── MATERIALS PROVIDED

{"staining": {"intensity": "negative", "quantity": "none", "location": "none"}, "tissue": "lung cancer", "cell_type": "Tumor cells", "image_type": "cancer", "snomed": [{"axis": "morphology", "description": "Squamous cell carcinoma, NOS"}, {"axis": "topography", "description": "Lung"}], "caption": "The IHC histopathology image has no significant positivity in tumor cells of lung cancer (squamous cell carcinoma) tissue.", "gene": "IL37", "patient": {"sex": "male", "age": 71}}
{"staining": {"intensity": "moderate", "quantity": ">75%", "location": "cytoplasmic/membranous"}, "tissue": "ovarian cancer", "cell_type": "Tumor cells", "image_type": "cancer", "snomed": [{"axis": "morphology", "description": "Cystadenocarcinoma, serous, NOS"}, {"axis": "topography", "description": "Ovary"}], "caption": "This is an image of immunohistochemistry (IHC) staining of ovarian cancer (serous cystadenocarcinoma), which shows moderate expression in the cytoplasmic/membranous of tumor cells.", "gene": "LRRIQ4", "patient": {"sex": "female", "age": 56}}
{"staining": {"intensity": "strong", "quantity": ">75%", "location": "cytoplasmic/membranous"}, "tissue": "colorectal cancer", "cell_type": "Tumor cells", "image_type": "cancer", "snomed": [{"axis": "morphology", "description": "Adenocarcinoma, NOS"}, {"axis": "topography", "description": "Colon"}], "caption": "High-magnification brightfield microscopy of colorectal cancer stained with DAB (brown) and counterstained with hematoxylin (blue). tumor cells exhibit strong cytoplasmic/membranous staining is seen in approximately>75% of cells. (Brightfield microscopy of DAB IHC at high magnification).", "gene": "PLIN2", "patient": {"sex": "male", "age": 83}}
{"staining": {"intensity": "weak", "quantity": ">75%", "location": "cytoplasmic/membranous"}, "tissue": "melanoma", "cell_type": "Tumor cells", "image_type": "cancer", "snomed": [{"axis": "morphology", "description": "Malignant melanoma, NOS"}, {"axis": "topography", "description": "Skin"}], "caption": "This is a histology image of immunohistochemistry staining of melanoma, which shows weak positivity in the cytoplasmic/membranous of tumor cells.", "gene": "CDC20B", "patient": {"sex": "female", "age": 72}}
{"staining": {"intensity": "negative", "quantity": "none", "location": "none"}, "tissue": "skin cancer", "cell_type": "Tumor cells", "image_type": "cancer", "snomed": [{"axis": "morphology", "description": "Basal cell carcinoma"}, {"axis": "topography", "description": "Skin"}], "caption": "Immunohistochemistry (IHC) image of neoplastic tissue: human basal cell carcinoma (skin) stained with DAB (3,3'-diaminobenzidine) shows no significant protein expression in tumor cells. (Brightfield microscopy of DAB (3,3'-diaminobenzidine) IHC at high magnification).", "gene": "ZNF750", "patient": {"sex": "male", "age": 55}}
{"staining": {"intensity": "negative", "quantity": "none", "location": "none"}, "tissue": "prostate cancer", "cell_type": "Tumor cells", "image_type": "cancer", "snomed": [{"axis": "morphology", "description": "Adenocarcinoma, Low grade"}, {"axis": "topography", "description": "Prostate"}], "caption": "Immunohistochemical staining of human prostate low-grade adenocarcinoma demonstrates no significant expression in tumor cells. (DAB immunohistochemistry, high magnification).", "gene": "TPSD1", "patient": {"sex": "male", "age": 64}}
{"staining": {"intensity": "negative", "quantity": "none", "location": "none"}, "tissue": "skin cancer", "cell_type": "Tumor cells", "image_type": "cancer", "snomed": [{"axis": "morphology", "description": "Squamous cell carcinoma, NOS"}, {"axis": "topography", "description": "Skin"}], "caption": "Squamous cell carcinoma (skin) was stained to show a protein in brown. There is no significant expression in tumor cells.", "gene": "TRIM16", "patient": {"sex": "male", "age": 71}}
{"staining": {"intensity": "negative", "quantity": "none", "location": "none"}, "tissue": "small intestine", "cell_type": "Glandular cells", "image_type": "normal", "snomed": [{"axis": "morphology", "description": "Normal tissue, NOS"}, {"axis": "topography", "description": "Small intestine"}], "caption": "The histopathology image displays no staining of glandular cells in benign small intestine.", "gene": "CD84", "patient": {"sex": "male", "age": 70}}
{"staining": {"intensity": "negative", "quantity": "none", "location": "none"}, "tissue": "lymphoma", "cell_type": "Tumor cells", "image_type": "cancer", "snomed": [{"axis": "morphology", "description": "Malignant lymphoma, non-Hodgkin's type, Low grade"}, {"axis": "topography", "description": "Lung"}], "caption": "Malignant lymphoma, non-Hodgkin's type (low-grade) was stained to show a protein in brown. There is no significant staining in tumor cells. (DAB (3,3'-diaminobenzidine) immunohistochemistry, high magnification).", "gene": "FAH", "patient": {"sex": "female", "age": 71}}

────

Copy the data once more. Leave nothing out.

_ANSWER TO THIS EXERCISE:_
{"staining": {"intensity": "negative", "quantity": "none", "location": "none"}, "tissue": "lung cancer", "cell_type": "Tumor cells", "image_type": "cancer", "snomed": [{"axis": "morphology", "description": "Squamous cell carcinoma, NOS"}, {"axis": "topography", "description": "Lung"}], "caption": "The IHC histopathology image has no significant positivity in tumor cells of lung cancer (squamous cell carcinoma) tissue.", "gene": "IL37", "patient": {"sex": "male", "age": 71}}
{"staining": {"intensity": "moderate", "quantity": ">75%", "location": "cytoplasmic/membranous"}, "tissue": "ovarian cancer", "cell_type": "Tumor cells", "image_type": "cancer", "snomed": [{"axis": "morphology", "description": "Cystadenocarcinoma, serous, NOS"}, {"axis": "topography", "description": "Ovary"}], "caption": "This is an image of immunohistochemistry (IHC) staining of ovarian cancer (serous cystadenocarcinoma), which shows moderate expression in the cytoplasmic/membranous of tumor cells.", "gene": "LRRIQ4", "patient": {"sex": "female", "age": 56}}
{"staining": {"intensity": "strong", "quantity": ">75%", "location": "cytoplasmic/membranous"}, "tissue": "colorectal cancer", "cell_type": "Tumor cells", "image_type": "cancer", "snomed": [{"axis": "morphology", "description": "Adenocarcinoma, NOS"}, {"axis": "topography", "description": "Colon"}], "caption": "High-magnification brightfield microscopy of colorectal cancer stained with DAB (brown) and counterstained with hematoxylin (blue). tumor cells exhibit strong cytoplasmic/membranous staining is seen in approximately>75% of cells. (Brightfield microscopy of DAB IHC at high magnification).", "gene": "PLIN2", "patient": {"sex": "male", "age": 83}}
{"staining": {"intensity": "weak", "quantity": ">75%", "location": "cytoplasmic/membranous"}, "tissue": "melanoma", "cell_type": "Tumor cells", "image_type": "cancer", "snomed": [{"axis": "morphology", "description": "Malignant melanoma, NOS"}, {"axis": "topography", "description": "Skin"}], "caption": "This is a histology image of immunohistochemistry staining of melanoma, which shows weak positivity in the cytoplasmic/membranous of tumor cells.", "gene": "CDC20B", "patient": {"sex": "female", "age": 72}}
{"staining": {"intensity": "negative", "quantity": "none", "location": "none"}, "tissue": "skin cancer", "cell_type": "Tumor cells", "image_type": "cancer", "snomed": [{"axis": "morphology", "description": "Basal cell carcinoma"}, {"axis": "topography", "description": "Skin"}], "caption": "Immunohistochemistry (IHC) image of neoplastic tissue: human basal cell carcinoma (skin) stained with DAB (3,3'-diaminobenzidine) shows no significant protein expression in tumor cells. (Brightfield microscopy of DAB (3,3'-diaminobenzidine) IHC at high magnification).", "gene": "ZNF750", "patient": {"sex": "male", "age": 55}}
{"staining": {"intensity": "negative", "quantity": "none", "location": "none"}, "tissue": "prostate cancer", "cell_type": "Tumor cells", "image_type": "cancer", "snomed": [{"axis": "morphology", "description": "Adenocarcinoma, Low grade"}, {"axis": "topography", "description": "Prostate"}], "caption": "Immunohistochemical staining of human prostate low-grade adenocarcinoma demonstrates no significant expression in tumor cells. (DAB immunohistochemistry, high magnification).", "gene": "TPSD1", "patient": {"sex": "male", "age": 64}}
{"staining": {"intensity": "negative", "quantity": "none", "location": "none"}, "tissue": "skin cancer", "cell_type": "Tumor cells", "image_type": "cancer", "snomed": [{"axis": "morphology", "description": "Squamous cell carcinoma, NOS"}, {"axis": "topography", "description": "Skin"}], "caption": "Squamous cell carcinoma (skin) was stained to show a protein in brown. There is no significant expression in tumor cells.", "gene": "TRIM16", "patient": {"sex": "male", "age": 71}}
{"staining": {"intensity": "negative", "quantity": "none", "location": "none"}, "tissue": "small intestine", "cell_type": "Glandular cells", "image_type": "normal", "snomed": [{"axis": "morphology", "description": "Normal tissue, NOS"}, {"axis": "topography", "description": "Small intestine"}], "caption": "The histopathology image displays no staining of glandular cells in benign small intestine.", "gene": "CD84", "patient": {"sex": "male", "age": 70}}
{"staining": {"intensity": "negative", "quantity": "none", "location": "none"}, "tissue": "lymphoma", "cell_type": "Tumor cells", "image_type": "cancer", "snomed": [{"axis": "morphology", "description": "Malignant lymphoma, non-Hodgkin's type, Low grade"}, {"axis": "topography", "description": "Lung"}], "caption": "Malignant lymphoma, non-Hodgkin's type (low-grade) was stained to show a protein in brown. There is no significant staining in tumor cells. (DAB (3,3'-diaminobenzidine) immunohistochemistry, high magnification).", "gene": "FAH", "patient": {"sex": "female", "age": 71}}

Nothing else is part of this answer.